I have a Client class which accepts an object with IConfiguration interface in the constructor.

Configuration should be validated when Client object is created.

public interface IConfiguration
{
    int ReconnectDelay { get; }
}

public class Client
{
    public Client(IConfiguration configuration)
    {
        if (configuration.ReconnectDelay < 60000)
        {
            throw new ConfigurationErrorsException();
        }
    }
}

For testing purposes I need a client with ReconnectDelay property set to a value which is less than valid.

Here's my current solution:

public class Client
{
    public Client(IConfiguration configuration)
    {
        ValidateConfiguration(configuration);
    }

    protected virtual void ValidateConfiguration(IConfiguration configuration)
    {
        if (configuration.ReconnectDelay < 60000)
        {
            throw new ConfigurationErrorsException();
        }
    }
}

public class TestClient : Client
{
    public TestClient(IConfiguration configuration)
        : base(configuration)
    {
    }

    protected override void ValidateConfiguration(IConfiguration configuration)
    {
    }
}

It works, but causes call to virtual method in constructor, which is bad (I know that right now it will do no harm, but I want to fix this anyway).

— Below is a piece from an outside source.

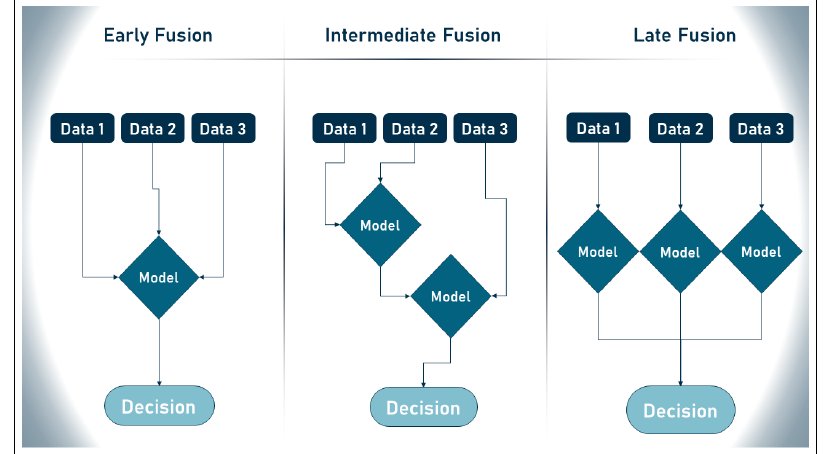
Figure 9. Data fusion different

So, is there any elegant solution for this?

Was it helpful?

Solution

You can make a Validator interface with 2 implementations and then delegate to the validator. Technically, this is still a virtual call but its to another object so you don't have to worry about subclasses of Client overriding the call or accessing the partially built Client.

public interface IValidator
{
    bool Validate (IConfiguration configuration);
}

Then your normal usecase uses a ReconnectionValidator.

public class ReconnectionValidator : IValidator
{

     bool Validate (IConfiguration configuration)
     {
       return configuration.ReconnectDelay >= 60000;
     }
}

Your test Validator can always return true

public class NullValidator : IValidator
{

     bool Validate (IConfiguration configuration)
     {
       return true;
     }
}

Your Client code would then take both the IValidator and an IConfiguration in its constructor and test if the validator validates the configuration.

public Client(IConfiguration configuration, IValidator validator)
{
   if(!validator.Validate(configuration))
   {
        throw new ConfigurationErrorsException();
    }
}

The bonus of this technique is you can change the validator later or have a new implementation that chains several validators together to support "or"ing and "anding" validators together.